> EXERCISE PROMPT: Please list each line of the listing below that contains the word "lung", copying every such line in full.
[Start of RECORDED DATA]
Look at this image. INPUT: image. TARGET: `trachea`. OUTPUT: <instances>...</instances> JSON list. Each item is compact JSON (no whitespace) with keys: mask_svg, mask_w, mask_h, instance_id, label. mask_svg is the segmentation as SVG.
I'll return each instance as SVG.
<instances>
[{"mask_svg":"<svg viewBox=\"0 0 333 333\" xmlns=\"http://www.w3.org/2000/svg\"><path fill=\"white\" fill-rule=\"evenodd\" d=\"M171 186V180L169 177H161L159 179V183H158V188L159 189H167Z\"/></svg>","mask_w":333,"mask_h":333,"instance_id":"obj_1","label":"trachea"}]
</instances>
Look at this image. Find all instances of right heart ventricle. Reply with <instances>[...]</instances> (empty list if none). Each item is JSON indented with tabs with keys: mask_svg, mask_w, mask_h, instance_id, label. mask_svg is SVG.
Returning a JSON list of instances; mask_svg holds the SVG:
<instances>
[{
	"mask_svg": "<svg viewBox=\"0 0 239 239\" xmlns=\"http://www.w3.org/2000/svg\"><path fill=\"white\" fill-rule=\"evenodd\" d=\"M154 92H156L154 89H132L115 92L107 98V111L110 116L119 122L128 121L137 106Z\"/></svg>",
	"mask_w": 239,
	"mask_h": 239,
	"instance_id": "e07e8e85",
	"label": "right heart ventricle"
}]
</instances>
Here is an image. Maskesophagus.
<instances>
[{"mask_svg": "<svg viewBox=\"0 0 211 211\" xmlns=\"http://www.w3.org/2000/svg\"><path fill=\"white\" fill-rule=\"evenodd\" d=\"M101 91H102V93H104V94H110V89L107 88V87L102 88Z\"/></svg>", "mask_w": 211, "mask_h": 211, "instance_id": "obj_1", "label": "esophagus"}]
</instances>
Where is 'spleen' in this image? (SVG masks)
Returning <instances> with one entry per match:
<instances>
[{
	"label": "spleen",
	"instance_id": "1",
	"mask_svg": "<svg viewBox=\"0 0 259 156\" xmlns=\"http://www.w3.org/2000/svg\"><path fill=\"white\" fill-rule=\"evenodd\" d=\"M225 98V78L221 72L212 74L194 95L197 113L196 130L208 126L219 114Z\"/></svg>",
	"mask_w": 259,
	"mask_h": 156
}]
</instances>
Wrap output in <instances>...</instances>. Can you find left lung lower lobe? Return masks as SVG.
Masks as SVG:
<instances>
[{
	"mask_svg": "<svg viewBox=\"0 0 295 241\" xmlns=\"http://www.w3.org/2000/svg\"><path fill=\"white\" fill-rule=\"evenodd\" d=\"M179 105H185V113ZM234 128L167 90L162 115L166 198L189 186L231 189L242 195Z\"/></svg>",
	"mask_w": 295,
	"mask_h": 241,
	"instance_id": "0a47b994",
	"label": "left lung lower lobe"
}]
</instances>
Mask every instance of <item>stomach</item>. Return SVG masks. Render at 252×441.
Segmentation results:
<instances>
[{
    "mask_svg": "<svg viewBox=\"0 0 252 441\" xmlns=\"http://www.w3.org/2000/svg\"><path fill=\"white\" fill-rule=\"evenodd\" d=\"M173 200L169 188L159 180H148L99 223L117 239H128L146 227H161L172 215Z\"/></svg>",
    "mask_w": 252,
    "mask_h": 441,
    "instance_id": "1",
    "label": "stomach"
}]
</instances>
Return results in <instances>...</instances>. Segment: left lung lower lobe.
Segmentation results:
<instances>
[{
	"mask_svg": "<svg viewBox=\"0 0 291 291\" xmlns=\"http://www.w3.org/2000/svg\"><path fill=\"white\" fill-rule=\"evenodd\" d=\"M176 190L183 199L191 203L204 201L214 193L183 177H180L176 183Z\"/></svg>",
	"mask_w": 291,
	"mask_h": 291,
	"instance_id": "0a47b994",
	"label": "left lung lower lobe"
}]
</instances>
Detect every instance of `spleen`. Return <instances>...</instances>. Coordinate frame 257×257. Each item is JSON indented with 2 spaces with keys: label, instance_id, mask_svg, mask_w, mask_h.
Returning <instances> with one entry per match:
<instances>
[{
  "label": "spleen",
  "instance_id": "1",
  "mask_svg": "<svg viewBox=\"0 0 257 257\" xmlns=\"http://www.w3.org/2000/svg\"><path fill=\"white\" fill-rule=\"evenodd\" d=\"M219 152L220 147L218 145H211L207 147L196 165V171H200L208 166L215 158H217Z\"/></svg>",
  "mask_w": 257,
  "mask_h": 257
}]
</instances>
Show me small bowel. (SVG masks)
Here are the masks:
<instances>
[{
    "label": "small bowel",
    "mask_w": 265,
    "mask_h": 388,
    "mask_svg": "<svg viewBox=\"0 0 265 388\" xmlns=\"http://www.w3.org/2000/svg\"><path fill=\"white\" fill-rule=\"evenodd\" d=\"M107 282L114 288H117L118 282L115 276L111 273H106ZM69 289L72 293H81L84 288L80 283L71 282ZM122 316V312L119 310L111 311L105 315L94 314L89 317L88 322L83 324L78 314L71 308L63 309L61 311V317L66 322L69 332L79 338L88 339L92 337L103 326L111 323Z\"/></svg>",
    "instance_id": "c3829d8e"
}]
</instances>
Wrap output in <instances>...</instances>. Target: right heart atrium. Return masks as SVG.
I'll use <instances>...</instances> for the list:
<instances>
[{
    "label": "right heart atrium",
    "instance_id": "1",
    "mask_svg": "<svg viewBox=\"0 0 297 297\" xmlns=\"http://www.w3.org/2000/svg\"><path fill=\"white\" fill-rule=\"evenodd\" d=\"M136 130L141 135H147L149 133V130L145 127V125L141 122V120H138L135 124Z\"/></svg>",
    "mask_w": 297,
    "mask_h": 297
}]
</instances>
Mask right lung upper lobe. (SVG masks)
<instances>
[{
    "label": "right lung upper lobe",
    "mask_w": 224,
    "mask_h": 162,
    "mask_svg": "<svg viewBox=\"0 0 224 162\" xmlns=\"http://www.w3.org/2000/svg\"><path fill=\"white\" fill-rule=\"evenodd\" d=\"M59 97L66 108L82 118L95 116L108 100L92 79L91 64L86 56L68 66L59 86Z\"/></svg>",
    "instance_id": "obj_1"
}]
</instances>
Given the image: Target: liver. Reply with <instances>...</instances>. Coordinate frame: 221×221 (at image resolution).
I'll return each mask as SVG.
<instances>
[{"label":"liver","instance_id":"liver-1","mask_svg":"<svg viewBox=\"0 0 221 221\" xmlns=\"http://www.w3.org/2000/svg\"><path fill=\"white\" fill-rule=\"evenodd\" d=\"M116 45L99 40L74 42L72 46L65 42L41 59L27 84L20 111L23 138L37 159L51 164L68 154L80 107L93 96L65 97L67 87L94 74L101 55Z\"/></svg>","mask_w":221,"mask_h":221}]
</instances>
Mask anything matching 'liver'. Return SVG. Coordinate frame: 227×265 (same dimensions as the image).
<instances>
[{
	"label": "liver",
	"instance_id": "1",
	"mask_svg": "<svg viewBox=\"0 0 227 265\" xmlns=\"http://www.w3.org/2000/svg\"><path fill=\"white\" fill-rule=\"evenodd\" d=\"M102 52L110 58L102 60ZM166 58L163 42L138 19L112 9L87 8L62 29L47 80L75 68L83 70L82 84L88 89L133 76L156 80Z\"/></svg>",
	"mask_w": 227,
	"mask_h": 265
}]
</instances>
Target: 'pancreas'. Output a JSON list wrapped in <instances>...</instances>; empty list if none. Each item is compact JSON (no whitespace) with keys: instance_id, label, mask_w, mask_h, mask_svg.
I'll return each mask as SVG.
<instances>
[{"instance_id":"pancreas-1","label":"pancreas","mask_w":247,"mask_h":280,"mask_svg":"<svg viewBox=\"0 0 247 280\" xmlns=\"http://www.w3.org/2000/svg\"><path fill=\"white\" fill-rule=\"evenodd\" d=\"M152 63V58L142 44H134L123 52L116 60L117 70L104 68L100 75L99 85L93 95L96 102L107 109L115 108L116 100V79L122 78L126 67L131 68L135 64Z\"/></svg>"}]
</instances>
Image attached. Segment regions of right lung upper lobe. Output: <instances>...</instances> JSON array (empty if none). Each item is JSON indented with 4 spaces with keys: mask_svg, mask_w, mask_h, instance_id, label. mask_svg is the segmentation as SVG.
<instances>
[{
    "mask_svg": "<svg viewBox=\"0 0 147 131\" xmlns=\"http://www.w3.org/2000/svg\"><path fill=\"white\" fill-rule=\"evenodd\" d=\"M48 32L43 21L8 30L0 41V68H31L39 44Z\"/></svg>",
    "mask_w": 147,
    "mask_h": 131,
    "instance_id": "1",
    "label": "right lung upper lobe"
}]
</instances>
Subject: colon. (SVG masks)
[End of RECORDED DATA]
> FULL SOLUTION:
Wrap output in <instances>...</instances>. Can you find left lung lower lobe? Return masks as SVG.
	"label": "left lung lower lobe"
Return results in <instances>...</instances>. Segment: left lung lower lobe.
	"label": "left lung lower lobe"
Mask right lung upper lobe. (SVG masks)
    "label": "right lung upper lobe",
Image attached. Segment regions of right lung upper lobe. Output: <instances>...</instances> JSON array (empty if none). Each item is JSON indented with 4 spaces with keys: mask_svg, mask_w, mask_h, instance_id, label. mask_svg is the segmentation as SVG.
    "label": "right lung upper lobe"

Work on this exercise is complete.